What does the research say? David Meyer and colleagues (2007; as cited in Sternberg & Sternberg, 2009, p. 157) determined that people perform more slowly and make more mistakes when working on more than one task. However, some research has shown that the modalities of the tasks may contribute to a person’s ability to divide attention; if the tasks are different modalities (ie. visual and verbal), people will divide their attention much better than if the tasks fall within the same modality (Sternberg & Sternberg, 2012, p. 156). I believe that because my task at hand was mathematics-related, and all the other stimuli were verbal, I was able to divide my attention accordingly. However, had my task been something language-related, such as writing this blog, typing a copy of some other text, or even the recitation of the facts in order, my performance on the “multiple distractions” trial would be been compromised by the language of the video, music lyrics, and my children.

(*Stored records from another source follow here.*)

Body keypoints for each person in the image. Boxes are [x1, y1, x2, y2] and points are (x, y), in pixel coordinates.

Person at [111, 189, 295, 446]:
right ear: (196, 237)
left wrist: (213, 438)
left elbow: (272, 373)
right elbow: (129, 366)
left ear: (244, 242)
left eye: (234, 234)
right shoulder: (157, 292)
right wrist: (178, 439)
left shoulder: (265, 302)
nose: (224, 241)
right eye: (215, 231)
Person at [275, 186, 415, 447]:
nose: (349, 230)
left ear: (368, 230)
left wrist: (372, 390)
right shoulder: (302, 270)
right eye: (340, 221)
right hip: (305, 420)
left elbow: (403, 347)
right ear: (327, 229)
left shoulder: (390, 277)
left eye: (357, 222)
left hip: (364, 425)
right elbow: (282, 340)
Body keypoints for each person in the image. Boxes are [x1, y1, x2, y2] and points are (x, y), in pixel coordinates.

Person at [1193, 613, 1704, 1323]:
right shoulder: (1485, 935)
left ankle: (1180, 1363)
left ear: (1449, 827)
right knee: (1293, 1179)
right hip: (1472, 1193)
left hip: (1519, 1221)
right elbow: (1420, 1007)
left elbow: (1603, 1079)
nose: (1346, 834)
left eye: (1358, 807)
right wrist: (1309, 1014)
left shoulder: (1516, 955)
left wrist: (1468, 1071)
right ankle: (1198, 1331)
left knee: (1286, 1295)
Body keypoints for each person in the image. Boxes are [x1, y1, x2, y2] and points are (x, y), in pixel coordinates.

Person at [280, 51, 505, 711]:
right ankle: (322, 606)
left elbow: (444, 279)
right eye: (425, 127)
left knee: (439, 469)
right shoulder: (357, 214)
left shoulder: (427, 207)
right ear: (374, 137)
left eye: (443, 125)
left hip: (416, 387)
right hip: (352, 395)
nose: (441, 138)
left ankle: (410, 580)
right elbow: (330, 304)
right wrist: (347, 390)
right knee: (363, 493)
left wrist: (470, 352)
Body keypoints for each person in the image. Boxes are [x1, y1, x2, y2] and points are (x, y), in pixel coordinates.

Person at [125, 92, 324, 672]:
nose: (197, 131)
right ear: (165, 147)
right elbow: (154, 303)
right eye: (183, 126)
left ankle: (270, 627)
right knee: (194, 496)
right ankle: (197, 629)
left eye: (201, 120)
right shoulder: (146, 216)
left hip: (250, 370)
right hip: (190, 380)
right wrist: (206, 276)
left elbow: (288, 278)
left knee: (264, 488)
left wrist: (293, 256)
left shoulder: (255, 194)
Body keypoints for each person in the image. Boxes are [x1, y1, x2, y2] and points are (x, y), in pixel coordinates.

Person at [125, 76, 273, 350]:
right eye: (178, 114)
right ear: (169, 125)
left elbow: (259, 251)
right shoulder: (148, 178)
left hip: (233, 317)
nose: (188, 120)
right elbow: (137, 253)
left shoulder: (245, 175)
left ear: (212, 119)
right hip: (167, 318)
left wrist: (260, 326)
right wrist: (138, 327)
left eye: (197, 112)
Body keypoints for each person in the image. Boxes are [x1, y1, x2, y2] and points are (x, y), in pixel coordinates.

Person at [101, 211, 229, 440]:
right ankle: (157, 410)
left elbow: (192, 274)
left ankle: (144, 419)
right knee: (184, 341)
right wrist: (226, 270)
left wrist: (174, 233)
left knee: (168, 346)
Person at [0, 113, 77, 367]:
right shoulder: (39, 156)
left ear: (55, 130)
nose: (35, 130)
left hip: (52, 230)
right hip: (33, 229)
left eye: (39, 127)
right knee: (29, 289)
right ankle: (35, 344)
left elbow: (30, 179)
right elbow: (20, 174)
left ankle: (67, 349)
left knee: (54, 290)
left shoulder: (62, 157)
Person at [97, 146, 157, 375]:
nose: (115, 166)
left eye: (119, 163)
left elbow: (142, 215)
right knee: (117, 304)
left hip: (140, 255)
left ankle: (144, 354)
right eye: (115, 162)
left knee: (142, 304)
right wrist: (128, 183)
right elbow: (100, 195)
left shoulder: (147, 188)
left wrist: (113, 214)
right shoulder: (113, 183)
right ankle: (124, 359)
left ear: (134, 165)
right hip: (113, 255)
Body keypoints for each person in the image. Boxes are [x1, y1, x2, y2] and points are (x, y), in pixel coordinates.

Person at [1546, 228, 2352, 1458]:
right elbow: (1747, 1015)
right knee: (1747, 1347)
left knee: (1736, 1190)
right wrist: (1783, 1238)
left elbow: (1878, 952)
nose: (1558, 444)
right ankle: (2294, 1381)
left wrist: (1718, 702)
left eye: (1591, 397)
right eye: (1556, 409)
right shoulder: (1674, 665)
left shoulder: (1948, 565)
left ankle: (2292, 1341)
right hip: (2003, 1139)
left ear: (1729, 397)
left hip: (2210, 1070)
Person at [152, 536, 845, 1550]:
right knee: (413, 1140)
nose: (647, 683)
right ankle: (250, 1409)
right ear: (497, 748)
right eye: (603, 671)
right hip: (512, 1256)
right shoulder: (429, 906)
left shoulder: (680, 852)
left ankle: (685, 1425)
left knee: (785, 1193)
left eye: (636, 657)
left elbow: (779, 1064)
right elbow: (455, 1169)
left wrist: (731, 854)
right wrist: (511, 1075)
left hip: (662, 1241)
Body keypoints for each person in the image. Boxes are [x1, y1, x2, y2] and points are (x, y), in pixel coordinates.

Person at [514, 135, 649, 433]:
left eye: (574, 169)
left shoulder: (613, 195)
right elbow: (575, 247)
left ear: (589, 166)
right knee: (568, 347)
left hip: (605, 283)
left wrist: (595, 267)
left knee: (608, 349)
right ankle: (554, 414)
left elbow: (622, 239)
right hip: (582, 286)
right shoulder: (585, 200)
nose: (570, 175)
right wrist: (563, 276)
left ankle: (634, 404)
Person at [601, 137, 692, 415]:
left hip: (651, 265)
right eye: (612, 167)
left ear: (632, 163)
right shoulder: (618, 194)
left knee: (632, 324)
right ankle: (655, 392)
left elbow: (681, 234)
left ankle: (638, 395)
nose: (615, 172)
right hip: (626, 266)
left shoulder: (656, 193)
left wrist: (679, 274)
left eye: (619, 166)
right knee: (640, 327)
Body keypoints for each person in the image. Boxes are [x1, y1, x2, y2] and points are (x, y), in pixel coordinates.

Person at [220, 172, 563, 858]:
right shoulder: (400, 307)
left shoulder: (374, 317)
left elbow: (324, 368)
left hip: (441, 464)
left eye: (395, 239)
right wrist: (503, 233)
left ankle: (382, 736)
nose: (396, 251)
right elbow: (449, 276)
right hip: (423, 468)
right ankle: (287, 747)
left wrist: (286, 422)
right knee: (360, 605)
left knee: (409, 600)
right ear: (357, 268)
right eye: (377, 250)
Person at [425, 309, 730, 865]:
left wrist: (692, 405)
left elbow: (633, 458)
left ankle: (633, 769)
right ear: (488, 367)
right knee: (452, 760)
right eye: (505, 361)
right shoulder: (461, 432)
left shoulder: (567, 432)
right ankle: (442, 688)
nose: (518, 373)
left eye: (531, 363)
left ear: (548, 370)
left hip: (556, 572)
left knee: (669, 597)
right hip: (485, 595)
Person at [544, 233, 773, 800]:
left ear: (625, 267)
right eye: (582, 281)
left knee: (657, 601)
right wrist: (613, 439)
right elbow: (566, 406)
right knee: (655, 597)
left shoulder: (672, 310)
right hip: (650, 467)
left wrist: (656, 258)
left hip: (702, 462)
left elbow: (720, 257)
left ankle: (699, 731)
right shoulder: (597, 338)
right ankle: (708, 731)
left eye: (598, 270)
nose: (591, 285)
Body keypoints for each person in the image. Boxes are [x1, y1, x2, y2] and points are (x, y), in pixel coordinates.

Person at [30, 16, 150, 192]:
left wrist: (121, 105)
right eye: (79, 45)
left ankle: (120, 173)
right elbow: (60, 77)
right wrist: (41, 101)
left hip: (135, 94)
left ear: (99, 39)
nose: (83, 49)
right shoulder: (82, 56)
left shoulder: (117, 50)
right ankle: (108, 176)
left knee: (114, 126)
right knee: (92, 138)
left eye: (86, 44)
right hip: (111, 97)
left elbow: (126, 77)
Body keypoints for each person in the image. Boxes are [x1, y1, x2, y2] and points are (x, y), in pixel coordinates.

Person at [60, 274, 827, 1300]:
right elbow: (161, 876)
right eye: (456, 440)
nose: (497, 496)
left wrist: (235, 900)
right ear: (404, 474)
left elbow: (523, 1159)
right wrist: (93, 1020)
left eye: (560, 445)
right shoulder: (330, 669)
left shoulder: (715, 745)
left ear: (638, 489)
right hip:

How does this apply to the school setting? I have much more experience multi-tasking than my students do and I spent several years in “divided attention” environments. My students would not be as successful multi-tasking as me which explains why new drivers have higher insurance rates than more experienced drivers; they have less experience with driving, much less driving with multiple distractors. However, I do believe this trend will change as more and more children practice multi-tasking at younger ages. My own son at only 10 years of age can concentrate on a video game while chatting with the other players of the game while texting back and forth with friends all while being distracted by his younger sister. My future students are already training their brains to handle higher cognitive loads and divide their attention on multiple tasks. My job is to make sure the modalities of the learning stimuli do not compete for their attention.
Sternberg, R. J., & Sternberg, K. (2009). Cognitive Psychology (6th ed.). Belmont, CA: Wadsworth.